Excerpts from a dataset
○ ○ ○ ○

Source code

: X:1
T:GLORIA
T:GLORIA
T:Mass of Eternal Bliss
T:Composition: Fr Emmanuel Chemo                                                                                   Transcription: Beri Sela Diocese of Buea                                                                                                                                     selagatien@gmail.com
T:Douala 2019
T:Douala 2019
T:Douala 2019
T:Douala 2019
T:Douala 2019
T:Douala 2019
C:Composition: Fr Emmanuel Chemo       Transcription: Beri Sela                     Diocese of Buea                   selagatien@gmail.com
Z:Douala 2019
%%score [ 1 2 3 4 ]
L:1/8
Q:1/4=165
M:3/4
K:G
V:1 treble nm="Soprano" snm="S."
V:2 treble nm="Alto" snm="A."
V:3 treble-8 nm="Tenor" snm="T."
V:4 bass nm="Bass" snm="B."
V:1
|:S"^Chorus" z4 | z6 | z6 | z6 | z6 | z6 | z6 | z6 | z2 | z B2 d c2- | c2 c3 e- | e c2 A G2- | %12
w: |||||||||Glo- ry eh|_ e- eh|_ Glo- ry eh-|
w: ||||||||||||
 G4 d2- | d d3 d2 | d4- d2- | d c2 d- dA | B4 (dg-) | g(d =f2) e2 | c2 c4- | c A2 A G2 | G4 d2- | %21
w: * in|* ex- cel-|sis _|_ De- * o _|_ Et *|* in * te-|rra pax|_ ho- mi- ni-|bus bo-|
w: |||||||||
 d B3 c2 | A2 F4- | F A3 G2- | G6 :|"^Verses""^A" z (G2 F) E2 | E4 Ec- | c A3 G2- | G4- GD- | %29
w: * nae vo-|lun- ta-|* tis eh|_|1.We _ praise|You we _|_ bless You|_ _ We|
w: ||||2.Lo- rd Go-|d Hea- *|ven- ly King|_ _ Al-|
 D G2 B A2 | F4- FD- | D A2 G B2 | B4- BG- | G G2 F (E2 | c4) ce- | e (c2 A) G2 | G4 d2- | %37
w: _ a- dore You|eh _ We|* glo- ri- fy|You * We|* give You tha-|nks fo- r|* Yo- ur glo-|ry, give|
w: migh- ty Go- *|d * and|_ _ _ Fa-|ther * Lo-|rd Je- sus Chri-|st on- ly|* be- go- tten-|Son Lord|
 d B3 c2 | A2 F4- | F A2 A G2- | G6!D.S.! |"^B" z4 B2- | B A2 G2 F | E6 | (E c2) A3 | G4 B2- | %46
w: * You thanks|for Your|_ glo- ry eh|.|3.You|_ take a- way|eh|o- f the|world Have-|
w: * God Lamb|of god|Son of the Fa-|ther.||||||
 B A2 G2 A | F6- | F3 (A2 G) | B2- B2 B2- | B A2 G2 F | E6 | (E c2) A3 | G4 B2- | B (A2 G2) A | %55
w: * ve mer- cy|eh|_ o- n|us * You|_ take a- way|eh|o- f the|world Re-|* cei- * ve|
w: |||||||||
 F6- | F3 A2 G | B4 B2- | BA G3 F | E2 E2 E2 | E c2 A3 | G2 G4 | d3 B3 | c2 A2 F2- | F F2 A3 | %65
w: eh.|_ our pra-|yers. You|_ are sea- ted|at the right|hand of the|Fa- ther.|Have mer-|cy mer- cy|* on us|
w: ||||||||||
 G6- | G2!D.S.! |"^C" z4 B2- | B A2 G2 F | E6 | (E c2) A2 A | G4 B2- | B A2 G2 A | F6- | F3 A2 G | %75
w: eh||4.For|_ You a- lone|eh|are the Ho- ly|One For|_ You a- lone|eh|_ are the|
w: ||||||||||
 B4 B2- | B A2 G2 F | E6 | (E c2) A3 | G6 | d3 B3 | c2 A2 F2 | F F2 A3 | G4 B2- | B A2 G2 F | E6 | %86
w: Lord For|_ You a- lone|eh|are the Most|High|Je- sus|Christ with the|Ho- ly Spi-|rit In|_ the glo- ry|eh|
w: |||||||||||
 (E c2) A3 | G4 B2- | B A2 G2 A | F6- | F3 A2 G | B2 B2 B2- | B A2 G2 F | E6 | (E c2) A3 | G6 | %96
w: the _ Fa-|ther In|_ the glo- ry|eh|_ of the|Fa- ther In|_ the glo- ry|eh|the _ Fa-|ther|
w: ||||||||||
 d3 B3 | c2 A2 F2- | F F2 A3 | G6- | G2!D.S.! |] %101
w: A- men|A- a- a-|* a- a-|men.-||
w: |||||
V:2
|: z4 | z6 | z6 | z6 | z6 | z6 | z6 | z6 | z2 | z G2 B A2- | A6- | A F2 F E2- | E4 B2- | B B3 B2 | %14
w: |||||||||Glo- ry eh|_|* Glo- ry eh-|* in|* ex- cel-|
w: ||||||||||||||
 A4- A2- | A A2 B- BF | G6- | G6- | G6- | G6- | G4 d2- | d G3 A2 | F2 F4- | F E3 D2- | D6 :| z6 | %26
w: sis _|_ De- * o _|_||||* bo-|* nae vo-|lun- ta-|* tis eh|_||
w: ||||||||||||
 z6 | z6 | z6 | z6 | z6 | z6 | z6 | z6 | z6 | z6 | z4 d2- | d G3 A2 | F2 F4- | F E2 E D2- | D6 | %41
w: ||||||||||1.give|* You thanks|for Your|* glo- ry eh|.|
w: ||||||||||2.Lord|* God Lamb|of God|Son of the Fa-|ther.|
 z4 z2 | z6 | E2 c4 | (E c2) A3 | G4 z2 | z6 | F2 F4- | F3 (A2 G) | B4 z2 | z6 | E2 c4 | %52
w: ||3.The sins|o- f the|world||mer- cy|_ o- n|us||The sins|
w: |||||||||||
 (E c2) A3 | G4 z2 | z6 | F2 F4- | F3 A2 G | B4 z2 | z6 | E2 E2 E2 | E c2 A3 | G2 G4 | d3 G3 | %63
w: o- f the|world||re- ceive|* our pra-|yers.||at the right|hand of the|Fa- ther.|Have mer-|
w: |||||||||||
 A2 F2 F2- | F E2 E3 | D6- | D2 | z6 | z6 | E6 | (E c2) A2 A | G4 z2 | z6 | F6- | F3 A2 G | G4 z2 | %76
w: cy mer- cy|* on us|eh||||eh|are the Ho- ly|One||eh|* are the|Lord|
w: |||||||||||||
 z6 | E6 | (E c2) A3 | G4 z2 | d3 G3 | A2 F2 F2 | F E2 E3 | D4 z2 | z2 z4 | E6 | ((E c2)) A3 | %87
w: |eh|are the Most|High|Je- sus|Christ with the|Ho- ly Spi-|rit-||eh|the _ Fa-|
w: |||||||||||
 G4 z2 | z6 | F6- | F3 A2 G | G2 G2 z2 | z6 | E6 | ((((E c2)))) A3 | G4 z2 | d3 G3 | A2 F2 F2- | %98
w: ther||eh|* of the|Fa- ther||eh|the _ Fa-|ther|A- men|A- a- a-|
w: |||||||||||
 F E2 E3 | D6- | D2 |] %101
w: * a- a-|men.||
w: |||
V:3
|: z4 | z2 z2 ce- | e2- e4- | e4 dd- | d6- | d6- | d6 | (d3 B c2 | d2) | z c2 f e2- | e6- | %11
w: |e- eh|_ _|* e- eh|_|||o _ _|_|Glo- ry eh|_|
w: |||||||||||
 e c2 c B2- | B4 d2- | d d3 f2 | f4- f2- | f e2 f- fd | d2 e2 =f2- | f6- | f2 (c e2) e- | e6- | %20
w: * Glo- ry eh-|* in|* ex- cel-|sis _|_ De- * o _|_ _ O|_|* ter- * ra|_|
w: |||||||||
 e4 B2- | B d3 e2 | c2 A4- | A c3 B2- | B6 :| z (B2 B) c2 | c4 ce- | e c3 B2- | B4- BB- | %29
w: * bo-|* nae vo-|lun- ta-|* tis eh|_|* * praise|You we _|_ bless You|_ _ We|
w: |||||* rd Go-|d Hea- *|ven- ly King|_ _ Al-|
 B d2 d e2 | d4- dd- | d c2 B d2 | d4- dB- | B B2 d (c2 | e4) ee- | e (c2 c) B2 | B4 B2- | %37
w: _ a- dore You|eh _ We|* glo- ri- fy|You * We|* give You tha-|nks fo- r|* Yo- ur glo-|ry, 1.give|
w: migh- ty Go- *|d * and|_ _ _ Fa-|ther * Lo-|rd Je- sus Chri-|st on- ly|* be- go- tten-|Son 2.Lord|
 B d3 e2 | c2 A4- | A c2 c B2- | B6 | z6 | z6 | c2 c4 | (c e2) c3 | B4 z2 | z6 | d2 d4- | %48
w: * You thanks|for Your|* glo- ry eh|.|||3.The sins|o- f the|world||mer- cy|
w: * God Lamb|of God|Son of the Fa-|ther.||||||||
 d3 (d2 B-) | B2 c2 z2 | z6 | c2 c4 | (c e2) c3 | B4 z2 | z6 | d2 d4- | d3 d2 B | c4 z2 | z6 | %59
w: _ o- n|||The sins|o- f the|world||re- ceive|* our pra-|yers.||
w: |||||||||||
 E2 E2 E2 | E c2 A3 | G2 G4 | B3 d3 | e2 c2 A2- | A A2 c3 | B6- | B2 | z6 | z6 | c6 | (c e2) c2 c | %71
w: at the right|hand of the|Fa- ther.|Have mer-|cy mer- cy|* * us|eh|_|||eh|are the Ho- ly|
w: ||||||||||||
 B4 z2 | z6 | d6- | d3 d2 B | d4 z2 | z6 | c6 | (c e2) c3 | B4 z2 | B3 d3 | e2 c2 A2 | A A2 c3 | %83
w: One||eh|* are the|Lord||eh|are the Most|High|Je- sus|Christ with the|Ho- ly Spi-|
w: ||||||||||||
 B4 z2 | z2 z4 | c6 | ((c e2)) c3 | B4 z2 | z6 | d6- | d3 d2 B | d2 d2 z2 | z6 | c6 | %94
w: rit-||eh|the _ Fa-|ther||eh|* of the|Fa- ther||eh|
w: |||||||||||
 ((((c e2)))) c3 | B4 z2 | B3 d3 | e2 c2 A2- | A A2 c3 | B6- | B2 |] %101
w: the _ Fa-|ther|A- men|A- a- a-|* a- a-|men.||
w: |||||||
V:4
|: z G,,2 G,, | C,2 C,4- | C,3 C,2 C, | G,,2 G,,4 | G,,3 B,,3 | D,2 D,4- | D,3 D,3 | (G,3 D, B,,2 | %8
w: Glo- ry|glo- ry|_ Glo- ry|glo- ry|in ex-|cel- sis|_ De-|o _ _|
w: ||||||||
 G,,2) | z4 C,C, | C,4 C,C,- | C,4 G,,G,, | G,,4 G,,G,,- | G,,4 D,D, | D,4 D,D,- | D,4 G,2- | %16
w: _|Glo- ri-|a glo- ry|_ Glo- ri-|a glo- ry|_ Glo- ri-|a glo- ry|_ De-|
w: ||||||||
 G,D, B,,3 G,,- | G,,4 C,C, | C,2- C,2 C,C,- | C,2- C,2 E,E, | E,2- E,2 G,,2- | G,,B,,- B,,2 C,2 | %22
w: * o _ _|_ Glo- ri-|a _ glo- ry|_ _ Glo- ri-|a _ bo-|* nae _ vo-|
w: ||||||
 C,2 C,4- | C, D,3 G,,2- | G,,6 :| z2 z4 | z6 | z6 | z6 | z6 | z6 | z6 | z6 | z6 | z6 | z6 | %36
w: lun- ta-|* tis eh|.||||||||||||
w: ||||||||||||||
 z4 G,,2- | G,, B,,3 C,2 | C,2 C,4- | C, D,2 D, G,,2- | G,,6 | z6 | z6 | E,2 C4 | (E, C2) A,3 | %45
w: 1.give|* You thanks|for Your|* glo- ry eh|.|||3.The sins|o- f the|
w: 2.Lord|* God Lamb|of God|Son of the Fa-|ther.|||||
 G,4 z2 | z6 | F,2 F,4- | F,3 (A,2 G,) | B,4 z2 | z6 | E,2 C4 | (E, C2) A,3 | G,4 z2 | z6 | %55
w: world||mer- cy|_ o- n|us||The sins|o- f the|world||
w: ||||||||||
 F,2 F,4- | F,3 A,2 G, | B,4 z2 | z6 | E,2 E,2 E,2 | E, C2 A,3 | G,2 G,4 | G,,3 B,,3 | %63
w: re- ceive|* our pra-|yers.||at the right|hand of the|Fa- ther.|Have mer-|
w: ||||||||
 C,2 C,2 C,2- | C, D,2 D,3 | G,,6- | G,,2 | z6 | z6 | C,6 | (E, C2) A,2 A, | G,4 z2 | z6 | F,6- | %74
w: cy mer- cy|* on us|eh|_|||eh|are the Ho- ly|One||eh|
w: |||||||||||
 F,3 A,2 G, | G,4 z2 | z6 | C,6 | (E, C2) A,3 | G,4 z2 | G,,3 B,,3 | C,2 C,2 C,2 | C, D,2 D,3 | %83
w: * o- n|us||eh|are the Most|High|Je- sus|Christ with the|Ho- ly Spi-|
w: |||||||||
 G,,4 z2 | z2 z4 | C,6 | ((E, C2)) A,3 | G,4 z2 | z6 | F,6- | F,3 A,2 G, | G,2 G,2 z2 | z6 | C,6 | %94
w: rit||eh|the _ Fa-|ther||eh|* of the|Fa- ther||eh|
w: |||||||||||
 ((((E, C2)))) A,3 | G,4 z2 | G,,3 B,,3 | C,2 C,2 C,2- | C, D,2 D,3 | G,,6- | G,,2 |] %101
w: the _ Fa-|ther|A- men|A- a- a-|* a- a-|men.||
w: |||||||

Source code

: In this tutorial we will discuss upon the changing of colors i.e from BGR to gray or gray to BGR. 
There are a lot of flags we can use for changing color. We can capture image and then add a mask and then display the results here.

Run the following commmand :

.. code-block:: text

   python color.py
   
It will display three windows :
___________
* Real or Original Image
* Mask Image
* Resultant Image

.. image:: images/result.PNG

○ ○ ○ ○

** TASK OBJECTIVE **
Using the records above, gather all lines where the string "Your" is present.

** EXERCISE SOLUTION **
w: * You thanks|for Your|_ glo- ry eh|.|3.You|_ take a- way|eh|o- f the|world Have-|
w: ||||||||||1.give|* You thanks|for Your|* glo- ry eh|.|
w: * You thanks|for Your|* glo- ry eh|.|||3.The sins|o- f the|world||mer- cy|
w: 1.give|* You thanks|for Your|* glo- ry eh|.|||3.The sins|o- f the|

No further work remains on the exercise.